Orioles victory number 16: 9-3 over the Chicago White Sox
2018 Topps Opening Day Jeremy Hellickson
Why hello there dominant Dylan Bundy. That's what Orioles fans have been waiting to see for such a long, long time. A complete game victory with 14 strikeouts (a career high) on 121 pitches (86 for strikes). The three runs he allowed came off of one swing of the bat - a home run by Jose Rondon in the fourth inning with two runners on. It's Dylan Bundy - of course the runs are going to come via the long ball.
During the outing, Bundy picked up his 300th strikeout as a starter. He arrived at that nice round number in his 53rd career start and apparently no Orioles starter has racked up that many strikeouts in so few starts. For the record he has 333 career K's in the books with 32 of them coming during relief appearances early in his career. It's an oddly specific record to achieve, but good on him for doing it!
It is the second career complete game for the former first round pick. His first was last year, a one-hit, twelve-strikeout gem against the Seattle Mariners last season. For the record no other Baltimore pitcher has a complete game over the last two seasons. The last player not named Bundy to go the distance was Ubaldo Jimenez of all players. He retired the final 17 batters he faced in a September start against the Rays in 2016. You would have to go all the way back to 2011 to find a pitcher with multiple complete games in a season. That hurler - Jeremy Guthrie. He worked two games start to finish.
Bundy has a ways to go if he wants to capture the the career franchise record. Jim Palmer, who else, holds the record with 211 which included four seasons that he had at least 20 complete games. Bundy has started more than 20 games just once in his career - 28 last season. Pretty sure that Mr. Palmer will be holding on to his record for well...forever.
Since 2000 only once has a pitcher completed 10 or more games in a season. Big Game James Shields had 11 for the 2011 Tampa Bay Rays. My how times have changed for that organization as they are at the forefront of the "bullpenning" movement. They plan on starting relief pitchers in all three games against the Orioles this weekend with Sergio Romo starting both Friday and Sunday night and fellow reliever Ryan Stanek starting on Saturday. The theory behind their process is that the relievers will work through the top of the order once and set up the "primary" pitchers to only have to deal with the opponent's best hitters twice through the rest of the game.
It's an interesting concept and will be fun to see if the Rays continue it through the rest of the season and if any other teams adopt a similar philosophy. I don't expect the Orioles, tradition bound as they are, to be one of the teams to copy Tampa's experiment.

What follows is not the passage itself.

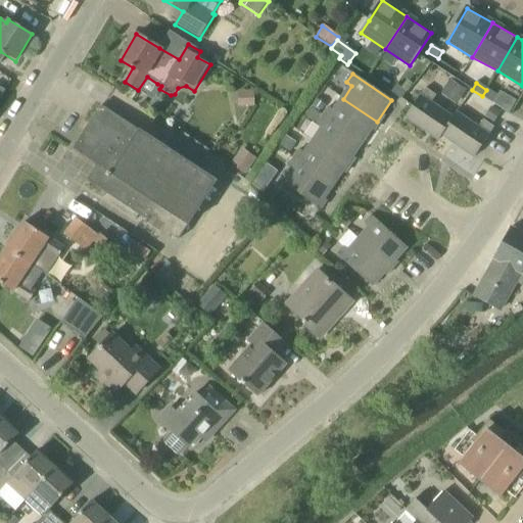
[(453,117),(431,103),(436,96),(425,88),(416,101),(405,119),(438,141),(441,136),(458,113),(456,112),(453,117)]
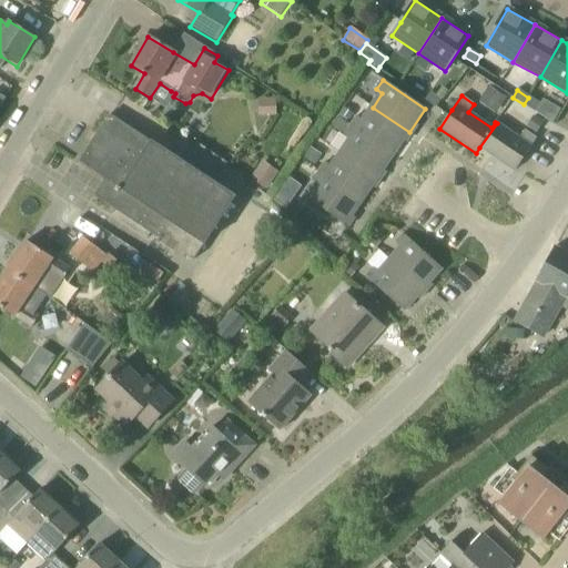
[(528,98),(524,104),(535,112),(539,104),(528,98)]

For Bundy the complete game start was another solid effort in his wildly inconsistent season. He's mixed dominating starts in with absolute tire-fire outings en route to a 3-6 record. After starting the season off with four starts where he allowed 2 or fewer earned runs, he followed up with three starts allowing five or more including the infamous May 8th start against Kansas City where he allowed 7 runs without recording an out. Since then he's had three starts, 7 shut out innings against the Rays, four runs in six innings against the Red Sox and the complete game against the White Sox.
Home runs have been his biggest issue, allowing a total of 14 through almost 63 innings pitched this season. No longer possessing a blazing fastball (his four-seamer averages about 91.63) he gets hurt when he leaves the ball up in the zone. If he can pitch ahead in the count, as he did on Thursday, he can force his opponents to chase the slider out of the zone because it is quite a deceptive pitch.
Hopefully, for the sanity of Orioles fans, he has more starts like this throughout the rest of the season.